I’m enjoying doing these pieces. I believe they’re getting more and more refined as I do them, and rightly so; practice makes perfect, and all that. The majority of the illustration is a replication of an existing photograph, albeit my take on said photo. Because I’ve essentially copied a photo and just added some bits of my own, the question arises, “is true artistic originality possible?”

A site called Deviant Art did an interview with an artist a couple of years ago in which the illustrator claimed their art was original and not inspired or influenced by anything or anyone. I found this answer odd, because the artist used ink and watercolours to paint popular landmarks – surely then, they were inspired in some way by the landmarks themselves? Also, without some outside influence or inspiration, how was the choice of ink and watercolours made? As someone who has been making art for a while now, I know how vital the work of others (be that film, music, paintings, etc…) and the reference I use has been to my growth.

At the time of reading the interview I felt angry that someone would claim they were entirely original and uninspired in anyway, but as I processed what this person said, I came to two conclusions; one – they were wrong and the very work they had produced was a contradiction to their statement; two – true originality is a myth. That’s not to say something can’t be original in terms of being unique, but to create something that hasn’t been inspired or influenced in some way is impossible.

Anyway, thanks for reading my opinion on that. I was just going to talk about my process again, but I thought this might be a little more interesting. And as always, I hope you enjoy the work I’ve made. Cheers.

Lighthouse

Another study today. This one was a little more complex than the last one, because there’s more going on with the buildings. I injected a conceptual aspect to the piece with the torn paper, as it made things a little more interesting and leads the eye. I used the mixer brush in Photoshop to give the clouds a soft look which turned out quite nice. These pieces are fun to do and don’t require a lot of messing around since they’re a study of a real place, the only challenge really is how to incorporate a conceptual idea into it.

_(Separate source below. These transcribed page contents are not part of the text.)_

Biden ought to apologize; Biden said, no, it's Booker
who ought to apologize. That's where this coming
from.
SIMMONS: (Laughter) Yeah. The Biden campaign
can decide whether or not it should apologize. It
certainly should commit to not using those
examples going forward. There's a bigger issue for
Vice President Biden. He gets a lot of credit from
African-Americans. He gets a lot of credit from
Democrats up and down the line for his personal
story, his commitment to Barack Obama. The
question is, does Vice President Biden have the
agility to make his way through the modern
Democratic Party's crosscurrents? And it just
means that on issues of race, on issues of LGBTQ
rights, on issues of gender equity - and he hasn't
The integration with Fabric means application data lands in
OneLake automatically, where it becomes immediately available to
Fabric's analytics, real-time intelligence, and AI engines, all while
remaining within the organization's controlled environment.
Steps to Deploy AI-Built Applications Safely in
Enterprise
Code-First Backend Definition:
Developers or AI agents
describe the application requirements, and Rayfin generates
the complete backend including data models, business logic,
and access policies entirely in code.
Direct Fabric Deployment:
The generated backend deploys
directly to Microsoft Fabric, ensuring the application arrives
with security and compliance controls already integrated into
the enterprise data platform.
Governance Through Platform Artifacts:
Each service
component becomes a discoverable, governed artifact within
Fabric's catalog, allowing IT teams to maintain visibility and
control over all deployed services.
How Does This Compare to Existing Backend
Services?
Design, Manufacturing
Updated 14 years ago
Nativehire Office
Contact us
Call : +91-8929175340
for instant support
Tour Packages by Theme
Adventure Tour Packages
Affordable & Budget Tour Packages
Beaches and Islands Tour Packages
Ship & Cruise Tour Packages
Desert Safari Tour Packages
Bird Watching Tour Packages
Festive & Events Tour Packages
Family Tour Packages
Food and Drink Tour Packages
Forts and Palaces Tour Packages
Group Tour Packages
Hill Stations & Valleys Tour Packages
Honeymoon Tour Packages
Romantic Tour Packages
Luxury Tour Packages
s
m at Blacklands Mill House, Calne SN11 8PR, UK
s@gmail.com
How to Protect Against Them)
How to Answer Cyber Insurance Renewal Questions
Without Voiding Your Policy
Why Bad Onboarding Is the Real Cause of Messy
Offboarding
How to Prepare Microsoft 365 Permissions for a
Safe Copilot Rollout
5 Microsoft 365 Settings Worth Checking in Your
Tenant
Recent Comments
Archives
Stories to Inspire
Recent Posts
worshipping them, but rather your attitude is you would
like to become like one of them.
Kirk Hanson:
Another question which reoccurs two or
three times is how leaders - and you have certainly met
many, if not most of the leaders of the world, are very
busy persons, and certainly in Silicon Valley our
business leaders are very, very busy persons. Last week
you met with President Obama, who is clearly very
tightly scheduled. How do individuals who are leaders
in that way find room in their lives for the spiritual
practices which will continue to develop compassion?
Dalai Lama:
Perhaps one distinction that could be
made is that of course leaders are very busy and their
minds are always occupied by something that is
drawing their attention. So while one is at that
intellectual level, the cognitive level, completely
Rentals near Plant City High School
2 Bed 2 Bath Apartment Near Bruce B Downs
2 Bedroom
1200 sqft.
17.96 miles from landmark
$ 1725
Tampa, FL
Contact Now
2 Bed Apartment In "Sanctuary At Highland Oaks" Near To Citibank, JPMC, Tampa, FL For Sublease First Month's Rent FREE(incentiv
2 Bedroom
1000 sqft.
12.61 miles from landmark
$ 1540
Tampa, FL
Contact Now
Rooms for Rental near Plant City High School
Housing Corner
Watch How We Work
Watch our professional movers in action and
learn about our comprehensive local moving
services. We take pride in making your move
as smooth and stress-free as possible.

By the way, i’m going to be making some minor changes to the website in the coming weeks which will include a “shop” section where you will be able to grab prints of my work. You can still get prints for the time being by going through the “Contact” page and messaging me.

Enjoy!

A fresh coat

This one took about three hours. It’s not super complex and it’s actually more of a study than a conceptual piece, but just doing a study of photo reference felt a little boring, so I added the painter/decorator to make it a little more interesting. When drawing from reference I often forget that i’m allowed to use artistic licence and make things my own, which is the case with the mountains. I originally just copied the reference, but the realistic jagged shapes didn’t sit right, hence the change to smooth curves which fit more with the foreground shapes. I particularly like the rocks in the foreground – no, not in a weird rock-fetish kind of way, you pervert! Can’t a guy just have a healthy appreciation for some rocks?! Jesus… anyway, enjoy!

Do not spill the pint of a man who wears Crocs

Super simple character design here. Still working through the Schoolism.com class on character creation and this is part of it. The lesson is to use the prompts “aggressive” and “bully” and create something from that. I googled “aggressive animals” and got some reference images of grizzly bears and based the character around that. There’s nothing worse than spilling your pint, unless you’re spilling the pint of a guy the size of a bear who wears Crocs on his feet. Pretty sure I’m the skinny guy about to get punched. Enjoy!